Search Engine Optimization (SEO) is a great way to drive traffic to your website, but it’s useless if what people see/read when they arrive is crap. I never gave too much thought to this because when I do SEO for a client, I am just doing it thinking as the web developer, not as the marketing expert(which happens to be my boss) or a sensible reader. If you invest the time and money on SEO, you should make the same effort to have amazing content on your website that will not drive the traffic you’ve just earned away.

If you have great content to post, do so! Do not wait to get all the traffic on your site to then release the best yet to come. Your website or blog is not a movie trailer, so don’t treat it as such.
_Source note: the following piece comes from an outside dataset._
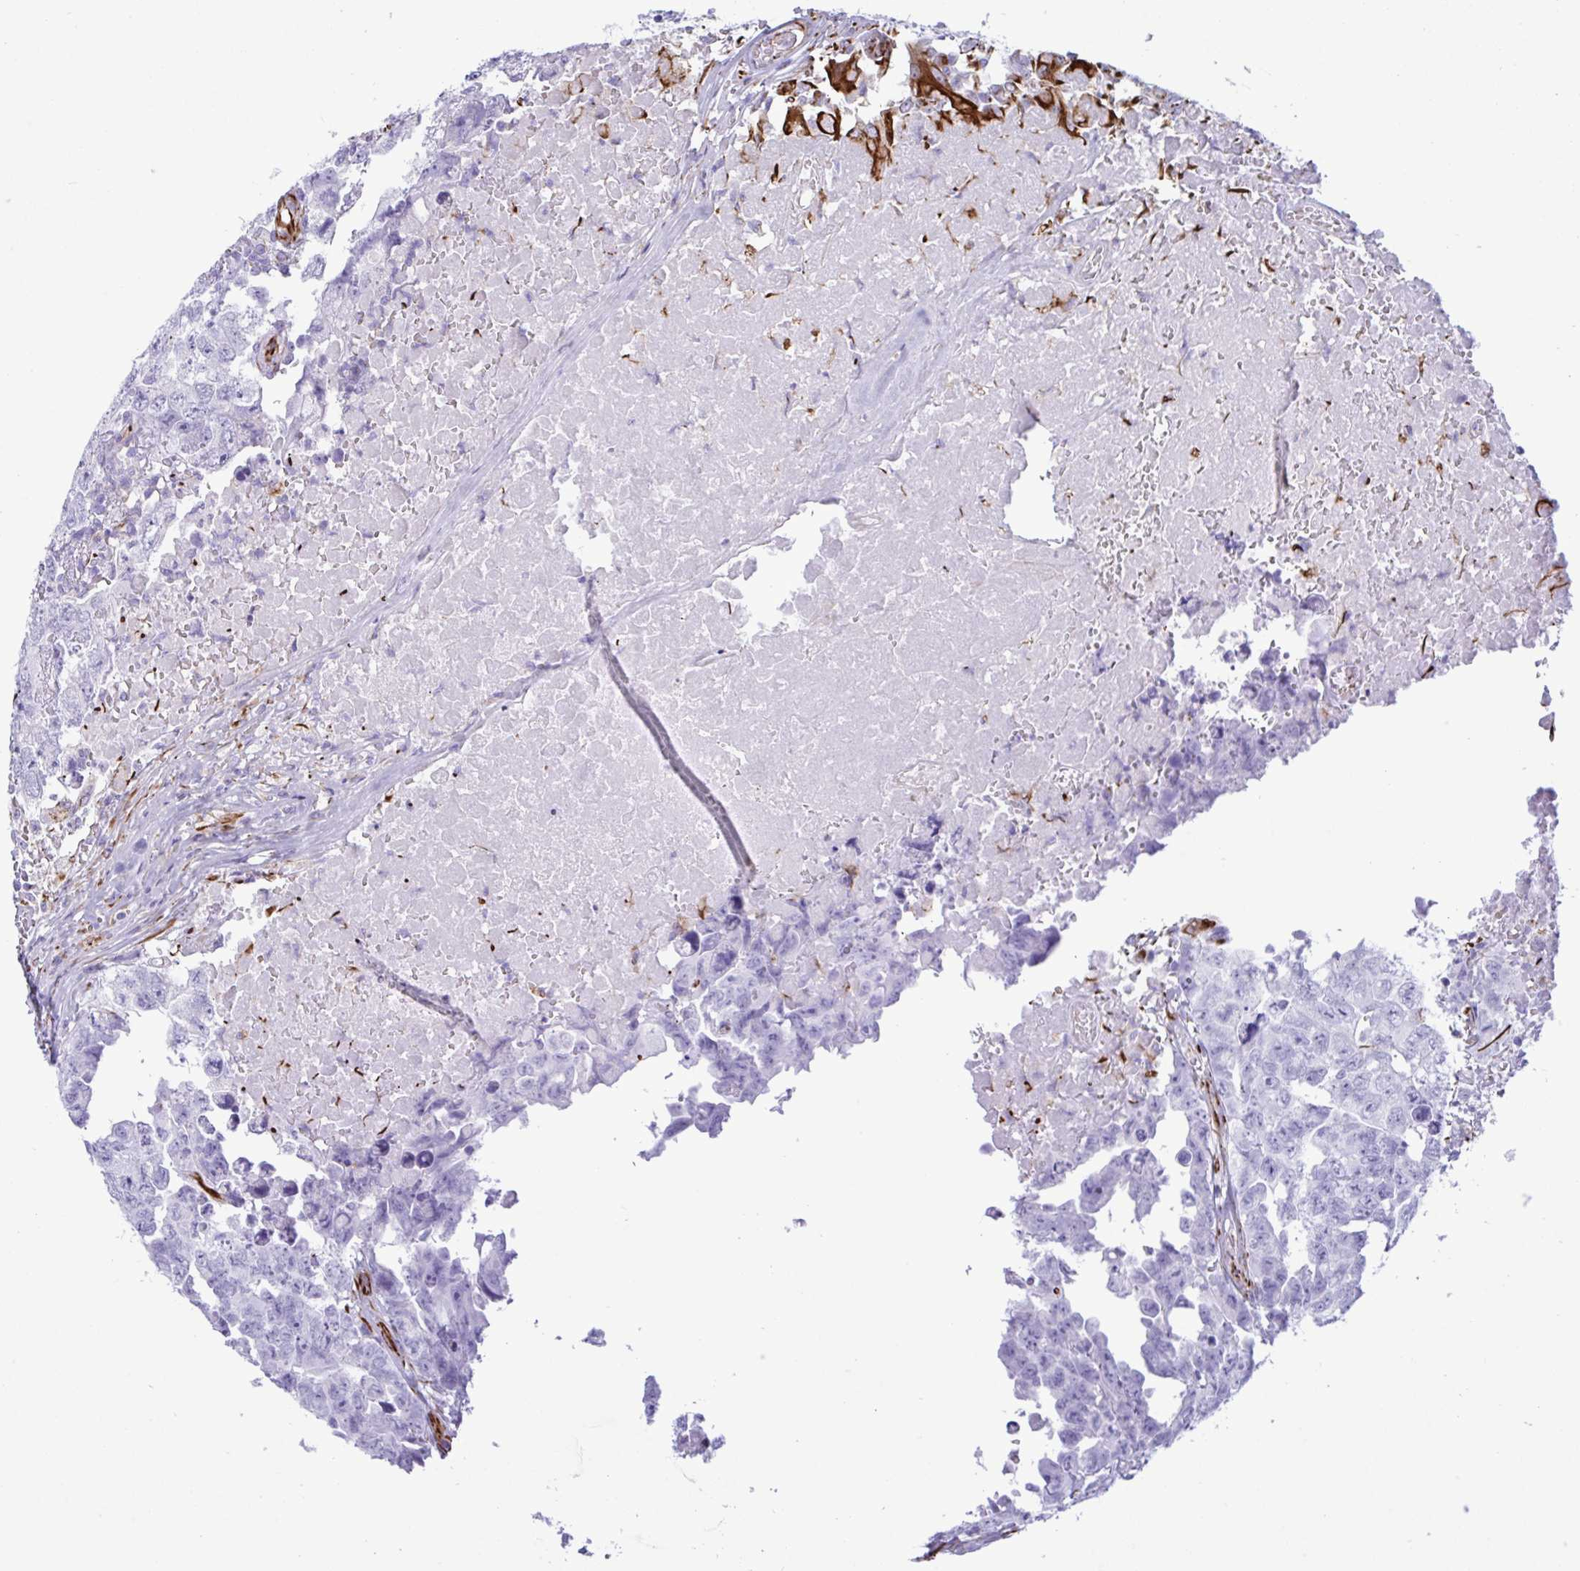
{"staining": {"intensity": "negative", "quantity": "none", "location": "none"}, "tissue": "testis cancer", "cell_type": "Tumor cells", "image_type": "cancer", "snomed": [{"axis": "morphology", "description": "Carcinoma, Embryonal, NOS"}, {"axis": "topography", "description": "Testis"}], "caption": "Immunohistochemistry histopathology image of embryonal carcinoma (testis) stained for a protein (brown), which shows no expression in tumor cells.", "gene": "SMAD5", "patient": {"sex": "male", "age": 22}}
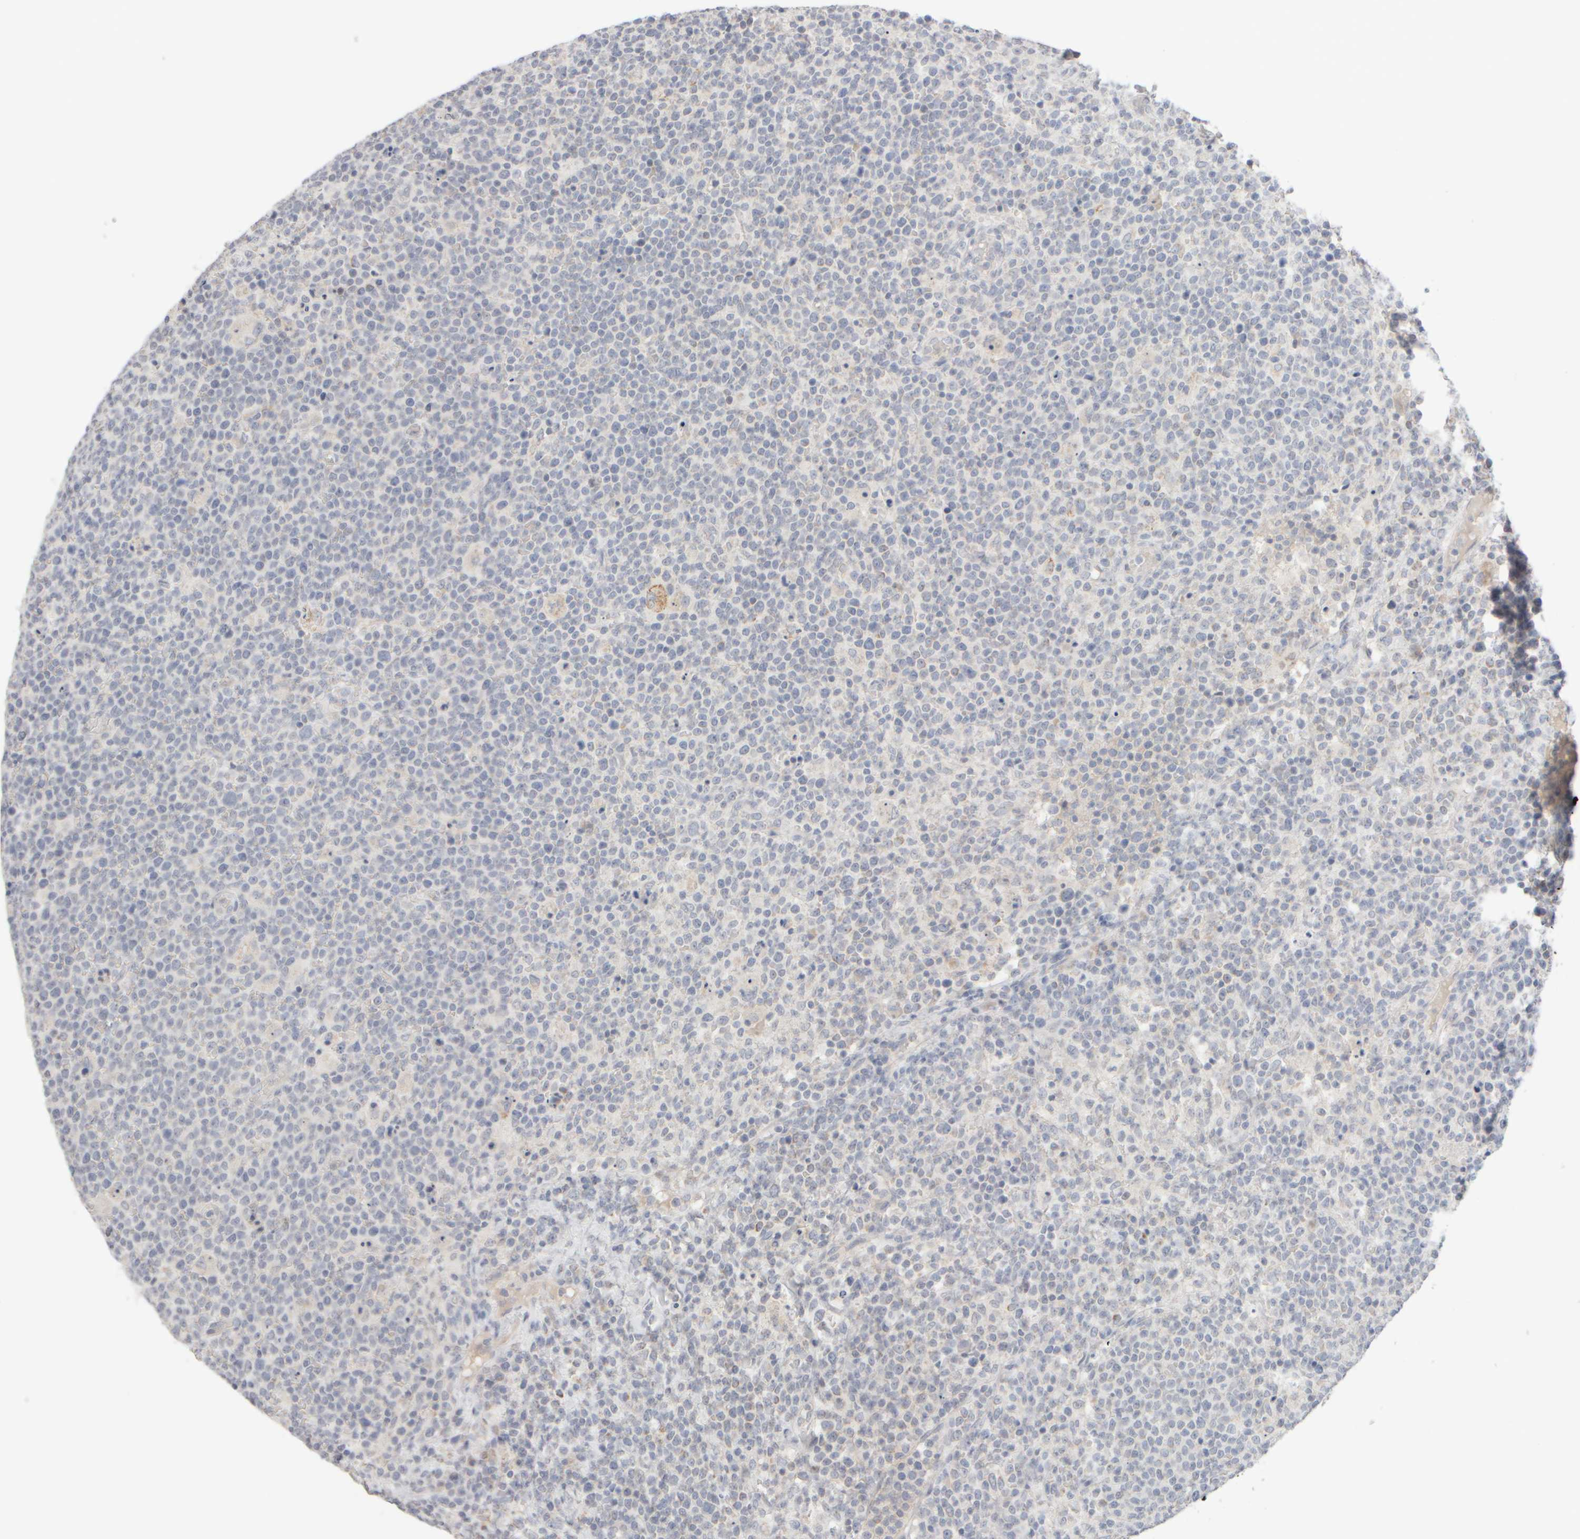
{"staining": {"intensity": "negative", "quantity": "none", "location": "none"}, "tissue": "lymphoma", "cell_type": "Tumor cells", "image_type": "cancer", "snomed": [{"axis": "morphology", "description": "Malignant lymphoma, non-Hodgkin's type, High grade"}, {"axis": "topography", "description": "Lymph node"}], "caption": "Tumor cells show no significant protein positivity in lymphoma.", "gene": "ZNF112", "patient": {"sex": "male", "age": 61}}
11. Your blog is about … well … everything
12. You don’t know the benefit
13. You think you deserve more traffic than you’re getting
14. You have a science, engineering, or technology background -slap no. 3!
15. You’ve never read a book on copywriting

A good strategy in any field, is to specialize in something you know you are good at. Same applies to writing: Write about something you know about or that you have enough interest to do reliable research for your readers. People can tell when you are consistent with your content and if they find it useful, they’ll come back for more. People will not like you just because, you should always have fresh and helpful content on your site if you want to keep the traffic flowing.

My third slap, and probably the hardest one was #14. Before being in the technology field, I was pursuing an engineering degree, so I am as logical as they come! It’s very hard for me to try to write something from “my heart” without over-analyzing and dissecting every bit and piece. So far, this is my biggest challenge when it comes to writing, as I am afraid to show emotions to readers. This is a work-in-progress task for me.

16. You have no idea what keeps your readers up at night
17. You write less than 1,000 words per day - slap no. 4!
18. You read less than 10 hours per week - slap no. 5!
19. You’ve never talked to a reader on the phone or in person
20. You’ve been blogging for less than six months - slap no. 6!

In order to do good writing you must bond with your readers. You should figure out what are your reader’s interests and try to connect with them by including their interests and feelings in your writing.

This last section in Mr. Morrow’s article was just slap after slap for me! I barely write, and definitely not in a daily basis. And for that matter, I don’t read much either, and I am a newbie to blogging and to writing in general.

But what I have learned from his article is to accept the fact that I am new at this, that my content will inevitably suck for some time, probably more than I would want it to, but it will and I just have to accept it, try my best, and not to settle for mediocrity. I have to think my content will be put to the test every single time is out there. Good content is hard work, and I should NEVER forget that!